In a leafy corner of Hoxton, a gaggle of media personalities and influencers gather for the launch of a mysterious new pizza joint. Called Father of Jack, the restaurant has been generating curiosity and intrigue on social channels for its claim it will serve ‘the best sourdough pizza’ in the capital; quite a statement given the breadth of competition across the city.
A range of pizzas are served, with toppings including salami and n’duja, chicken and pesto, and pepper and pepperoncini. The founder, Parker Jones, is in attendance, delivering slices to his hungry guests and gauging the initial feedback.
All, however, is not as it seems, and the evening culminates with a big reveal… Father of Jack is actually a Papa Johns pop-up. The sourdough pizzas served have been shipped over from a nearby delivery kitchen; Parker Jones is an actor playing a part.
Whether the influencers agree it is the best sourdough in the city is neither here nor there. But as marketing stunts go, it’s certainly inventive - and in a segment so saturated increasingly important to gain an edge. After all, capturing consumer attention can be tricky when you’re a long established large scale operator with a singular core product.
As Papa Johns marketing director Rebecca Carroll says: “Modern food culture is shaped by hype and what’s trending online. The idea [behind Father of Jack] is that it will challenge those preconceptions, strip away the labels and reputations, and let the pizza talk for itself.”
Even more so, the launch of Papa Johns’s sourdough range reflects an emerging shift where the biggest pizza chains are exploring more independent-inspired styles and artisanal approaches amid intense pressure from smaller-scale competitors.
The UK pizza market in 2026 is not one market. It is several overlapping ones, each with different consumer expectations, different economic tolerances, and different competitive dynamic
Linda Haden
“The independents have almost re-educated the market,” says Maurice Abboudi, an expert in the field who founded Famous Moe’s Pizza back in 1993 and was later director of business development for Domino’s.
“In the past it was brands like Pizza Hut, Perfect Pizza and Deep Pan Pizza leading the way, but they’ve been surpassed by the likes of Pizza Pilgrims, Rudy’s and Yard Sale. There’s 101 of these guys out there now evolving the space.”
Echoing this, Linda Haden, insight lead at Lumina Intelligence, describes the pizza market as becoming more fragmented and distinct at the same time, with independents and smaller, regional chains leading the way.
“First, there are American regional styles,” she explains. “Detroit, New York, New Haven, Chicago thin-crust and St Louis, formats that were essentially invisible on British menus a decade ago are now forging their way into the mainstream. The second track is Italian. The Neapolitan revolution that Franco Manca, Pizza Pilgrims and Rudy’s led through the 2010s has become the new baseline.”

━━━

To be done ▸
1 > Name every American regional pizza style that the pizza article mentions.
2 > Reproduce the pizza article word for word between "All, however, is" and "playing a part.", inclusive.

Stored data ▸
━━━

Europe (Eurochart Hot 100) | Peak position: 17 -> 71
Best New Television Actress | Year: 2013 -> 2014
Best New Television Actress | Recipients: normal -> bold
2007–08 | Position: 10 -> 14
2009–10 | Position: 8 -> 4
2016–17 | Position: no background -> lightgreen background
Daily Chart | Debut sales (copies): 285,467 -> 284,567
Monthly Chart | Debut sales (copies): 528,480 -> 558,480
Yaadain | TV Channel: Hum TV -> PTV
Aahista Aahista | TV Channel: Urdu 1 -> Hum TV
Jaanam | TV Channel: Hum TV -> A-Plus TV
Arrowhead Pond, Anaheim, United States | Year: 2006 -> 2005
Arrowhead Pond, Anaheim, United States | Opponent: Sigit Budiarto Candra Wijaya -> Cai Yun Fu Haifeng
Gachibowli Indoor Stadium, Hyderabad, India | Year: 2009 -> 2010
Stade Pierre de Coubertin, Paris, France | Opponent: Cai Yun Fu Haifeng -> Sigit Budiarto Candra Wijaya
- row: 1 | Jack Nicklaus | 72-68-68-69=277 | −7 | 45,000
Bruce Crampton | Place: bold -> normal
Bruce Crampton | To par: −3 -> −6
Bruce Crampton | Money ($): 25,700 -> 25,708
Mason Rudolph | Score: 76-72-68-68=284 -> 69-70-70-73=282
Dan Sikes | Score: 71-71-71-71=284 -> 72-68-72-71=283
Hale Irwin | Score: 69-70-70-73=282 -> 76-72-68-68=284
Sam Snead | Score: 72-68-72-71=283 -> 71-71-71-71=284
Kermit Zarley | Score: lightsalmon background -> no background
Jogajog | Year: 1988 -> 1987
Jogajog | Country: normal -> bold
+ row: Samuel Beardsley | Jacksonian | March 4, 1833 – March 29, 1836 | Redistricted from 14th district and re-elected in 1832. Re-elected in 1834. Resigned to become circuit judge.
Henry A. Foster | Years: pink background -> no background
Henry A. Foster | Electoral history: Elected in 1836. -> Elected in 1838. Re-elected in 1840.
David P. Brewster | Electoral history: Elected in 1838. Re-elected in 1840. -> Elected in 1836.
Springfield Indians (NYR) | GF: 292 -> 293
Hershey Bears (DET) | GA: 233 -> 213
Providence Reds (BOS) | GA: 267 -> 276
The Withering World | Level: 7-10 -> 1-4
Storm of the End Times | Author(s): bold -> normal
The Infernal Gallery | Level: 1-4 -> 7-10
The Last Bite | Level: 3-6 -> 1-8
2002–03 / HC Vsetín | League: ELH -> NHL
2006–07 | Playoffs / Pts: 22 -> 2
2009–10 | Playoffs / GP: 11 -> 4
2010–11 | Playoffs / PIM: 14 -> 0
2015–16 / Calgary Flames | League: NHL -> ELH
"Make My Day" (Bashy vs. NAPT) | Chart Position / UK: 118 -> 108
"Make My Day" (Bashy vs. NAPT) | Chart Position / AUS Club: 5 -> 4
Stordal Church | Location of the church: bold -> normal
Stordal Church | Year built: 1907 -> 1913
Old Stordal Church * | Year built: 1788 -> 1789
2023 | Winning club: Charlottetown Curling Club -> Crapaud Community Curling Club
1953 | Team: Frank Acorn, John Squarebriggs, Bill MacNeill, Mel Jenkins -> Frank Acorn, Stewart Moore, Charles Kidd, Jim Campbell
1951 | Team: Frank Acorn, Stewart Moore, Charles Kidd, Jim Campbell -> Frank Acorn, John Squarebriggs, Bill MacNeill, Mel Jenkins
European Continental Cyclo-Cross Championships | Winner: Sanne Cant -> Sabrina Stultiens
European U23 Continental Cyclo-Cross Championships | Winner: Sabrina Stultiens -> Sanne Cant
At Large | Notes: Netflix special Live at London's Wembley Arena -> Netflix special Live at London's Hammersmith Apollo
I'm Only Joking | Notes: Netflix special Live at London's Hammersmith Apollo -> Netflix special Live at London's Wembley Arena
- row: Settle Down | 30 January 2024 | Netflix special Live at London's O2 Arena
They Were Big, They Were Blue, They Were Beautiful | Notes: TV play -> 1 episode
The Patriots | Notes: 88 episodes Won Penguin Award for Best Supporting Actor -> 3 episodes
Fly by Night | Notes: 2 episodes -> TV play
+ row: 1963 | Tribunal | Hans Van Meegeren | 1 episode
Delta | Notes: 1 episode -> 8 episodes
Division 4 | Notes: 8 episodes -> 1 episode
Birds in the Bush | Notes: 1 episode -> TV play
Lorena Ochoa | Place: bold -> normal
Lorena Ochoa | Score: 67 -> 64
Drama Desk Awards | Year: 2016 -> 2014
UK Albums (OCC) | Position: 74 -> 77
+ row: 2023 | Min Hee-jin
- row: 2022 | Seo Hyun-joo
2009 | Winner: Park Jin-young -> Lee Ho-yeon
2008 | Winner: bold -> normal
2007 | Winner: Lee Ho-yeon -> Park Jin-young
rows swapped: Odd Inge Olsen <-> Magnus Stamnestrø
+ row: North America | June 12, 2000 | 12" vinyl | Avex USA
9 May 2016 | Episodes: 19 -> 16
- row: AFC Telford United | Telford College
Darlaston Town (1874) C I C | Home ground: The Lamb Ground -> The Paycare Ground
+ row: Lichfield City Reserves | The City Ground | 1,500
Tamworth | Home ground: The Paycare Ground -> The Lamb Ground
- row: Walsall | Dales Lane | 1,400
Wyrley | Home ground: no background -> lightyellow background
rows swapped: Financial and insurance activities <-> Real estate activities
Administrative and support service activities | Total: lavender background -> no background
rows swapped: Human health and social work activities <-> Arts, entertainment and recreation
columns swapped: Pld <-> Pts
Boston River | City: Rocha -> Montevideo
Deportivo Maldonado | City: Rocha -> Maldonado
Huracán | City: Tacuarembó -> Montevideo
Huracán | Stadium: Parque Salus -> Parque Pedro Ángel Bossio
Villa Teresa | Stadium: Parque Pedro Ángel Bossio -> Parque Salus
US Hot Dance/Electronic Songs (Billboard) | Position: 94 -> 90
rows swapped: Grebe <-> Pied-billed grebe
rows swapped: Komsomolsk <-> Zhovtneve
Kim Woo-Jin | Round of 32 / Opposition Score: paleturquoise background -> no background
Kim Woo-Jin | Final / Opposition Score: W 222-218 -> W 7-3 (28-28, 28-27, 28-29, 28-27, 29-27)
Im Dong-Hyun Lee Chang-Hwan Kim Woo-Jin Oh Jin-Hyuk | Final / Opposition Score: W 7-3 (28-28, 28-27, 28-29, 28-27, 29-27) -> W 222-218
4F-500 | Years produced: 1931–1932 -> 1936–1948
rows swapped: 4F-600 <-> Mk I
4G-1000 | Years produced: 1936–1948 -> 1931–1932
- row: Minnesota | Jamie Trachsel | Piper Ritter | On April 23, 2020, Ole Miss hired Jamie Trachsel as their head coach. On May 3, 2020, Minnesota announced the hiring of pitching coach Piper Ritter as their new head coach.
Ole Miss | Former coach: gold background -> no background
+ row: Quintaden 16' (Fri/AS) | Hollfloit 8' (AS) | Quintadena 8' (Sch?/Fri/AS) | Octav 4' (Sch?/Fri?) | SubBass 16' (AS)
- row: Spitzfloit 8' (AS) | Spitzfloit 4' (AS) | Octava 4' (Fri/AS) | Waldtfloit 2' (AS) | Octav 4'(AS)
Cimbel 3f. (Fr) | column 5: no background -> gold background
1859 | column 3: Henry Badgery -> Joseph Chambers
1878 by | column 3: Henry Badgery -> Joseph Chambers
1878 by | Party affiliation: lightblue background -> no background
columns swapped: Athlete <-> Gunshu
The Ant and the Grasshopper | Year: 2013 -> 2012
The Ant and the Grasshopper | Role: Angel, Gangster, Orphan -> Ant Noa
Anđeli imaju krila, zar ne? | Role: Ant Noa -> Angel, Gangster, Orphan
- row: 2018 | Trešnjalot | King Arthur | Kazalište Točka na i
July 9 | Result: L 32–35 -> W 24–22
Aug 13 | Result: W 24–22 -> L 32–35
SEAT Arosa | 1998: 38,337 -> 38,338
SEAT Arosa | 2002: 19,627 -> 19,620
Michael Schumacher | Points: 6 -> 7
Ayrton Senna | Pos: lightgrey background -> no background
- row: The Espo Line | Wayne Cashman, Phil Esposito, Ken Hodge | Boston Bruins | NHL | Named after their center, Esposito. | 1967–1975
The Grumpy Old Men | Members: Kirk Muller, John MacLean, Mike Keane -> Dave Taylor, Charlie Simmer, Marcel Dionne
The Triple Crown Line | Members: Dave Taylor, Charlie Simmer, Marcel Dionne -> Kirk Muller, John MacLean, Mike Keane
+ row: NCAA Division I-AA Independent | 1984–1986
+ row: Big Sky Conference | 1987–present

━━━

Task-by-task solutions ▸
1 > Detroit, New York, New Haven, Chicago thin-crust, St Louis

2 >
All, however, is not as it seems, and the evening culminates with a big reveal… Father of Jack is actually a Papa Johns pop-up. The sourdough pizzas served have been shipped over from a nearby delivery kitchen; Parker Jones is an actor playing a part.